#### Excerpt
▶
By Lahar Bhatnagar Singh,
A Scientific Parenting Expert, Coach and Author. Founder of NIRVANAMA.
The “new-normal”, as we like to call the post-March 2020 time has brought with it so many collateral issues which were unfathomable for any individual, family or policy-makers. Out of the many, parenting associated stress is most crucial because it is affecting the health of entire families. Parents are stressed, hence the whole family gets stressed.
What is parenting associated stress?
A CRY INDIA survey of May 2020 showed the following results:
- 50% parents say that their child has become more anxious and agitated:
- 37% parents confirmed that the happiness and mental health of kids was low.
- 88% said that they were worried about the kid’s high exposure to screen
- When asked if the parents would be comfortable to send their child back to school if they reopen in July or Aug, 92% of parents said no.
These aren’t just numbers on a report. These are proofs of degrading mental and emotional health of millions of families across India. WHO has a dedicated “Mental Health during #COVID 19” page and helpline. Clearly, it’s a dark cloud bomb round the corner, waiting to burst at anytime.
◀
#### Exercise
Answer these questions from the excerpt on parenting stress:
(a) Which organization conducted the survey cited, and in what month and year?
(b) What percentage of parents said they were worried about their child's high exposure to screens?
(c) What two resources does WHO have dedicated to "Mental Health during #COVID 19"?
The entries that follow are separate material, unrelated to the excerpt on parenting stress.

#### Supplied data
▶
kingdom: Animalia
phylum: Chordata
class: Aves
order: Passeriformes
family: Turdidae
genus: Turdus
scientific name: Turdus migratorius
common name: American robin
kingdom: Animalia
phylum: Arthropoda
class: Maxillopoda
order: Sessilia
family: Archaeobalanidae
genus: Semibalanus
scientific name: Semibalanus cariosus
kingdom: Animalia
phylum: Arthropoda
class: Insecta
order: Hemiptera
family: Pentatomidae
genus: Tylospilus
◀
#### Exercise response
(a) CRY INDIA, in May 2020.
(b) 88%.
(c) A page and a helpline.